WORK ORDER ::
Begin with the line that holds "d'établir tout d'abord". Write out every line from there to the end of the listing below, word for word.

------

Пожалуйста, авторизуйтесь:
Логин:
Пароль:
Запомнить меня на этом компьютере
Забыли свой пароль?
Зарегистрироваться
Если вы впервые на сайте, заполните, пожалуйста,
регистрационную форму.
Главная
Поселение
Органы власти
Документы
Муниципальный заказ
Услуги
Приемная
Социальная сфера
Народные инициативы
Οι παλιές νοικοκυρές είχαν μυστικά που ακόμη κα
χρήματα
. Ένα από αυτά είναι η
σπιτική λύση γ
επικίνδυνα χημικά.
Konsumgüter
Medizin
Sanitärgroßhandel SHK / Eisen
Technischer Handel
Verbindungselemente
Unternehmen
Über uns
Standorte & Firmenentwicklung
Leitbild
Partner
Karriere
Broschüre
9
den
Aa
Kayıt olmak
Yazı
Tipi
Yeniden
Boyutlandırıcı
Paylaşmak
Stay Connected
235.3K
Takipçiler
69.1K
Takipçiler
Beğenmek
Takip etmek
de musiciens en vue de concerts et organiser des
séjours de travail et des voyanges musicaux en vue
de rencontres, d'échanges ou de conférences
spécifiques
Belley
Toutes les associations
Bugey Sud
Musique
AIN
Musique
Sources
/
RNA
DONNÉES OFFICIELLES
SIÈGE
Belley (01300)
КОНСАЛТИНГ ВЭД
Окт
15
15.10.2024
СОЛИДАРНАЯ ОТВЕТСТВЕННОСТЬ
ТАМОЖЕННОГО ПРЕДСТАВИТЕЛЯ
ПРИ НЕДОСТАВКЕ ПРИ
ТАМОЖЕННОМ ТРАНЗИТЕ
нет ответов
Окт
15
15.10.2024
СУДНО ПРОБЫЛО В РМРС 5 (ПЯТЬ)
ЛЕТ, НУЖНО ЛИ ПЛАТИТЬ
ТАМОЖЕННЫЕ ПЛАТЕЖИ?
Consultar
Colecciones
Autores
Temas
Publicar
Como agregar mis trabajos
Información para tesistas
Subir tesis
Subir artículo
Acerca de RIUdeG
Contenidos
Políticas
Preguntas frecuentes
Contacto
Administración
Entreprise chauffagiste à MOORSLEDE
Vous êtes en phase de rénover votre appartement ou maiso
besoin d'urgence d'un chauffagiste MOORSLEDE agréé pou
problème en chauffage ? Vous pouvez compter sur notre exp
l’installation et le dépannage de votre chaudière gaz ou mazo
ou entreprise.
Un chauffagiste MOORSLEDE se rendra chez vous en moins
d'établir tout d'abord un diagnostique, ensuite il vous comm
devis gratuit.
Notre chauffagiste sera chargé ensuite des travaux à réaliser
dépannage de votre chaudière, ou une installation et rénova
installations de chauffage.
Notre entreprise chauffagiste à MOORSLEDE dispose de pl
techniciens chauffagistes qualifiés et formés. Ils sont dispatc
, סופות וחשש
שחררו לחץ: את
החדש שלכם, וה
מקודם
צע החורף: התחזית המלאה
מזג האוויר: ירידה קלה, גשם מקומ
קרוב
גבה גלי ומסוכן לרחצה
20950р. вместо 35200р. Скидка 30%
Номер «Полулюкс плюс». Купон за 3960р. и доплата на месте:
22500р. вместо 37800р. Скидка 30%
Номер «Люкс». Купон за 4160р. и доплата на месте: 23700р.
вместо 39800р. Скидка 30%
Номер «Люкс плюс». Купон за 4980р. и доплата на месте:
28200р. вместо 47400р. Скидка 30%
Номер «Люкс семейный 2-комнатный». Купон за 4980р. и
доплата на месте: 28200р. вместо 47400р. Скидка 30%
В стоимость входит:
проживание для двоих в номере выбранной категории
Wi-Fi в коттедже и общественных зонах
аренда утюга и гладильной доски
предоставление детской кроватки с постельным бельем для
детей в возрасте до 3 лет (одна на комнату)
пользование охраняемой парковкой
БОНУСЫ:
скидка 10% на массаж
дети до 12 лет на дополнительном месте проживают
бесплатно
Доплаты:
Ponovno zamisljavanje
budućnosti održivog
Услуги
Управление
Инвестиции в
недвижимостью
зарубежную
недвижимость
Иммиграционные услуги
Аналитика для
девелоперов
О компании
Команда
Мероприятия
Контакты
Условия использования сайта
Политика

------

SOLUTION ::
d'établir tout d'abord un diagnostique, ensuite il vous comm
devis gratuit.
Notre chauffagiste sera chargé ensuite des travaux à réaliser
dépannage de votre chaudière, ou une installation et rénova
installations de chauffage.
Notre entreprise chauffagiste à MOORSLEDE dispose de pl
techniciens chauffagistes qualifiés et formés. Ils sont dispatc
, סופות וחשש
שחררו לחץ: את
החדש שלכם, וה
מקודם
צע החורף: התחזית המלאה
מזג האוויר: ירידה קלה, גשם מקומ
קרוב
גבה גלי ומסוכן לרחצה
20950р. вместо 35200р. Скидка 30%
Номер «Полулюкс плюс». Купон за 3960р. и доплата на месте:
22500р. вместо 37800р. Скидка 30%
Номер «Люкс». Купон за 4160р. и доплата на месте: 23700р.
вместо 39800р. Скидка 30%
Номер «Люкс плюс». Купон за 4980р. и доплата на месте:
28200р. вместо 47400р. Скидка 30%
Номер «Люкс семейный 2-комнатный». Купон за 4980р. и
доплата на месте: 28200р. вместо 47400р. Скидка 30%
В стоимость входит:
проживание для двоих в номере выбранной категории
Wi-Fi в коттедже и общественных зонах
аренда утюга и гладильной доски
предоставление детской кроватки с постельным бельем для
детей в возрасте до 3 лет (одна на комнату)
пользование охраняемой парковкой
БОНУСЫ:
скидка 10% на массаж
дети до 12 лет на дополнительном месте проживают
бесплатно
Доплаты:
Ponovno zamisljavanje
budućnosti održivog
Услуги
Управление
Инвестиции в
недвижимостью
зарубежную
недвижимость
Иммиграционные услуги
Аналитика для
девелоперов
О компании
Команда
Мероприятия
Контакты
Условия использования сайта
Политика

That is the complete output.